> _Exercise requirements_: Note every line in the entries that contains the string "Ovalia", and copy it.

___ Dataset excerpts

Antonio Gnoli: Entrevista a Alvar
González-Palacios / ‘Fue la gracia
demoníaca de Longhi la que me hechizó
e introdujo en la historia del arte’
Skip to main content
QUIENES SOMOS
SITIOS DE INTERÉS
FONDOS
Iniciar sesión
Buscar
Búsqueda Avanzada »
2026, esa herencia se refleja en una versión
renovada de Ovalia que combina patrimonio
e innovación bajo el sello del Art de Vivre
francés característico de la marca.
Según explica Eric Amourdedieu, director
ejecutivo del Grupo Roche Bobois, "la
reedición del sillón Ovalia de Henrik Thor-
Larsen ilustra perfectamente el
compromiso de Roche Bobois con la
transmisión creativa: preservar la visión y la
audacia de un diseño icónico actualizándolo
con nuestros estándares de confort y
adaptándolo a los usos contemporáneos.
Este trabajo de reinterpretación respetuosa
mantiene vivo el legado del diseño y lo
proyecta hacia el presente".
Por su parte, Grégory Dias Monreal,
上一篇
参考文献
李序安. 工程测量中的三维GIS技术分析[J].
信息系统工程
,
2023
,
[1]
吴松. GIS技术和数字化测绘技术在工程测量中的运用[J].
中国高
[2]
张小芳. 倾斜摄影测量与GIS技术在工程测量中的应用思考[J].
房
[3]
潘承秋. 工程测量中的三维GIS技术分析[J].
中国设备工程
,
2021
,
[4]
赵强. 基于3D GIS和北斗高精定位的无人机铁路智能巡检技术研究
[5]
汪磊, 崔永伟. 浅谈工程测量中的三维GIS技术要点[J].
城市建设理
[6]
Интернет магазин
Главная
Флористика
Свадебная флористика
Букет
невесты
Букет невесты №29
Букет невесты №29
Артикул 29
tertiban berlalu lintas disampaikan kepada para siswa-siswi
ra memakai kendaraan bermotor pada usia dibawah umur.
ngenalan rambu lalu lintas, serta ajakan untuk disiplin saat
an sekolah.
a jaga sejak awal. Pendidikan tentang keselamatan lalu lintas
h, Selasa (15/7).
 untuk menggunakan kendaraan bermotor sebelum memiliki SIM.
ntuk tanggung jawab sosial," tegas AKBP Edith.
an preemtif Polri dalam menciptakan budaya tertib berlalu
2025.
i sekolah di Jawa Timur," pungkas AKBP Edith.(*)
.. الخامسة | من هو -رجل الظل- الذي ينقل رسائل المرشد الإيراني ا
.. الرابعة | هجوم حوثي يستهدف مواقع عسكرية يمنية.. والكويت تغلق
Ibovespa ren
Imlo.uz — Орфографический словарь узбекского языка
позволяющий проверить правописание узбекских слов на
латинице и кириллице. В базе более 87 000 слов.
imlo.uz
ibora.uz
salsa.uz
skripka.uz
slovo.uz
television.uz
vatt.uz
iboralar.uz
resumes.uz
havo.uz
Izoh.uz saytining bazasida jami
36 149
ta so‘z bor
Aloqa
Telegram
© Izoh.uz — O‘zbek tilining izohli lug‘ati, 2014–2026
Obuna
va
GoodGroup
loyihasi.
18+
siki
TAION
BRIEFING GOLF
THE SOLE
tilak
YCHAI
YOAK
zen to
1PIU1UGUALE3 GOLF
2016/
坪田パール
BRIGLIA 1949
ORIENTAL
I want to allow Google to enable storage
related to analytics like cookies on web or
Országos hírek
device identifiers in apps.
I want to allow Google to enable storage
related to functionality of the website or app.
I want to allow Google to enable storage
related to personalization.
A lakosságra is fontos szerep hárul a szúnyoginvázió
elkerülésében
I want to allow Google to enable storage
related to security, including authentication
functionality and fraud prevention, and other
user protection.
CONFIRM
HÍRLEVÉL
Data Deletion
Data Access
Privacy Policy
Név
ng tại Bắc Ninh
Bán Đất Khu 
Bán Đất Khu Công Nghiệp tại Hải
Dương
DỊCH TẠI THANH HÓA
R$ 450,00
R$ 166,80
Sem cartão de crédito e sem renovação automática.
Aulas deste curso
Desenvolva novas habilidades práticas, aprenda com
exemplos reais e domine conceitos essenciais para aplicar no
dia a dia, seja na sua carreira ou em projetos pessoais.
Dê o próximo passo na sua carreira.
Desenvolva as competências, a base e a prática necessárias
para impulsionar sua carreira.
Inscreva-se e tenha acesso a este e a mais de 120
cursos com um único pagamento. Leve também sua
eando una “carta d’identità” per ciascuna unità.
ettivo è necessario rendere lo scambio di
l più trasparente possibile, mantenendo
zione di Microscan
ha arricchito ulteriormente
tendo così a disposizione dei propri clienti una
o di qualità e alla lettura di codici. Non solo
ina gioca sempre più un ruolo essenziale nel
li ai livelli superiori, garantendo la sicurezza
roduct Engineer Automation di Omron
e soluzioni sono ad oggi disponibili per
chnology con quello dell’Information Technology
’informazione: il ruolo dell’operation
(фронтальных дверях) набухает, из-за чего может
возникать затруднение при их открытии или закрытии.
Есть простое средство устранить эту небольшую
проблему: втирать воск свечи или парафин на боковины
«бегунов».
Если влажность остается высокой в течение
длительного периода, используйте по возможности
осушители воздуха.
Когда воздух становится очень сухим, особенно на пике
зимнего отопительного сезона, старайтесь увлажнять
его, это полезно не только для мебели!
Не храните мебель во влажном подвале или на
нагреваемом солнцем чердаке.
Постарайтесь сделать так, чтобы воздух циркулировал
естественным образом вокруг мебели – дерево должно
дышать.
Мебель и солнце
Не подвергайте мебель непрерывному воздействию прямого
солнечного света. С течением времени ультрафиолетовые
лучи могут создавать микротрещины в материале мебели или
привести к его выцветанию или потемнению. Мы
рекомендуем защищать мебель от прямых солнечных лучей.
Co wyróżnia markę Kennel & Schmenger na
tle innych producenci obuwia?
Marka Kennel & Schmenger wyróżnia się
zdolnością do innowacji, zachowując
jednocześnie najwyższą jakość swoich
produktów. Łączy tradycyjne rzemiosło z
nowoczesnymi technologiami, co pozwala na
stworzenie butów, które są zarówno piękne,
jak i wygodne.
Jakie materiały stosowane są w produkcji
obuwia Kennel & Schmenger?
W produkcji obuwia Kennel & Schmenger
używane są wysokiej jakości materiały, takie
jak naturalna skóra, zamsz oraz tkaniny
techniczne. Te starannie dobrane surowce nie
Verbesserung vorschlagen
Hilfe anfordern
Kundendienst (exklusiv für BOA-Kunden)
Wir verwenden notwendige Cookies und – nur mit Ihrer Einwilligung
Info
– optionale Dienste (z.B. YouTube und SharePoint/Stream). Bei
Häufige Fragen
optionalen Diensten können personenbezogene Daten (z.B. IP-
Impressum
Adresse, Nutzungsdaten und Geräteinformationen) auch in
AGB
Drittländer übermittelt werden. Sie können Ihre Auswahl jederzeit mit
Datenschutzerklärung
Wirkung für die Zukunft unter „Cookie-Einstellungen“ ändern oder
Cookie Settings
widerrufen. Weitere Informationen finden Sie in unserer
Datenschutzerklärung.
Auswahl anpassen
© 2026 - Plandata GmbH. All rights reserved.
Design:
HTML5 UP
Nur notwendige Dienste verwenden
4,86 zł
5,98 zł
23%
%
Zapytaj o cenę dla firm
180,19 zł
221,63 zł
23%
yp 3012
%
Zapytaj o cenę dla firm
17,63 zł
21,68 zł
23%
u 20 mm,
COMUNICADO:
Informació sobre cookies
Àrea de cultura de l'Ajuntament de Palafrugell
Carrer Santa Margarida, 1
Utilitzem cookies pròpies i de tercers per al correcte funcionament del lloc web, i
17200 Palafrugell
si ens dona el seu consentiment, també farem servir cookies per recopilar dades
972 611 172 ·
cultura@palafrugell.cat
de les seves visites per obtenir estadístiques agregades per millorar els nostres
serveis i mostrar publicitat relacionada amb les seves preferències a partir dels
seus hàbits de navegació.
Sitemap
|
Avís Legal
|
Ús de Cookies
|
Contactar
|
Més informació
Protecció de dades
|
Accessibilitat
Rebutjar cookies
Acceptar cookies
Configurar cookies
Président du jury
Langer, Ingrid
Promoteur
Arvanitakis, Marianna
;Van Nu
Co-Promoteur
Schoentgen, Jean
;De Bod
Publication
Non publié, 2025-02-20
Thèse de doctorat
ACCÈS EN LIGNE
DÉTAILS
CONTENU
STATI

______

> _Exercise solution_:
renovada de Ovalia que combina patrimonio
reedición del sillón Ovalia de Henrik Thor-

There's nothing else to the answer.